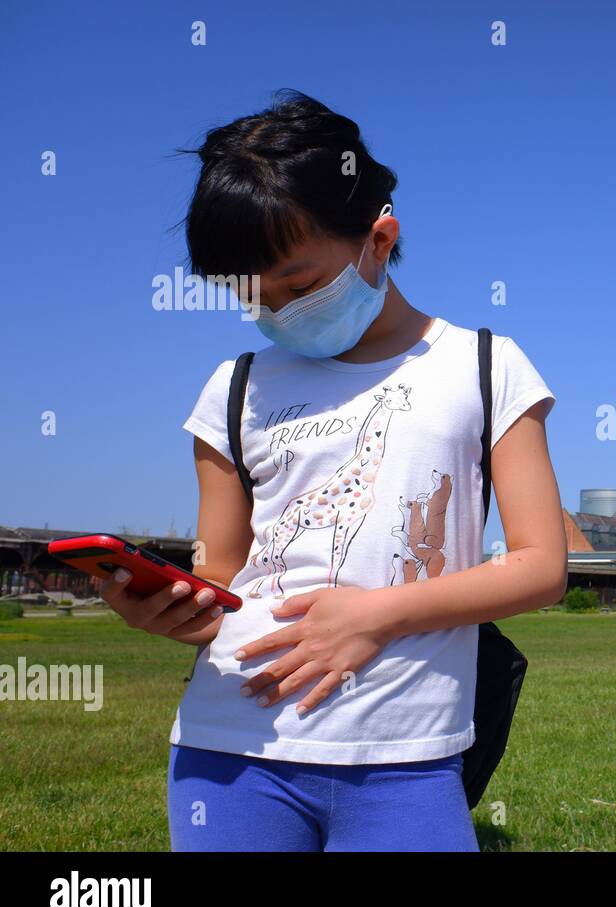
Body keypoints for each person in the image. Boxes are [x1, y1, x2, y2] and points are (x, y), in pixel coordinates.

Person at [93, 92, 568, 851]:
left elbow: (543, 567)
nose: (276, 310)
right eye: (251, 295)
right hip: (229, 751)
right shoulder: (233, 386)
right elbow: (223, 575)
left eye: (296, 282)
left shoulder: (485, 366)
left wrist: (374, 614)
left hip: (405, 759)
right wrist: (167, 609)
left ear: (379, 238)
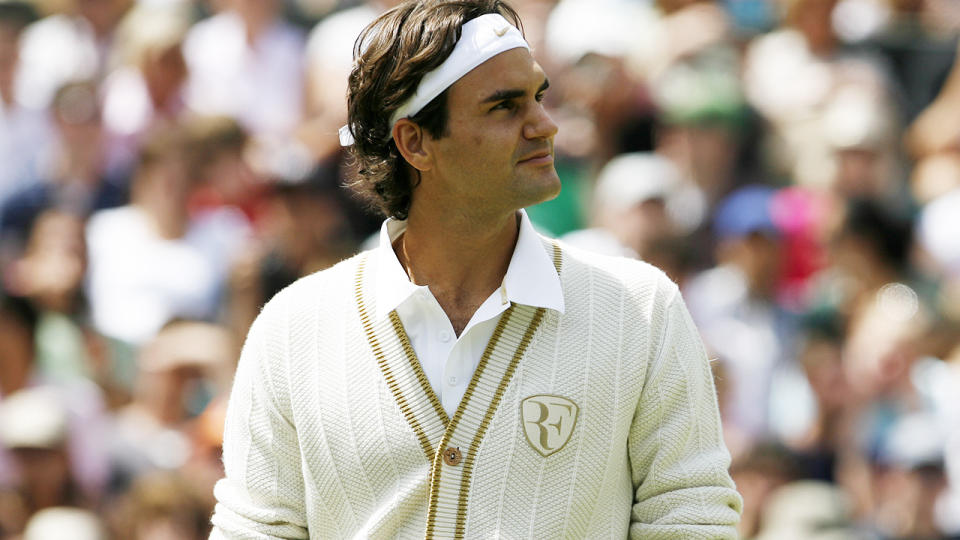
══════
→ Action item
Give back the listing exactly, without a single picture.

→ Response below
Body keypoints for each person in the image. Boxes are [x1, y1, x2, y2] and points are (x, y), in pixel coordinates.

Person at [93, 92, 568, 851]:
left elbow: (543, 567)
nose: (276, 310)
right eye: (251, 295)
right hip: (229, 751)
right shoulder: (233, 386)
right elbow: (223, 575)
left eye: (296, 282)
left shoulder: (485, 366)
left wrist: (374, 614)
left hip: (405, 759)
right wrist: (167, 609)
left ear: (379, 238)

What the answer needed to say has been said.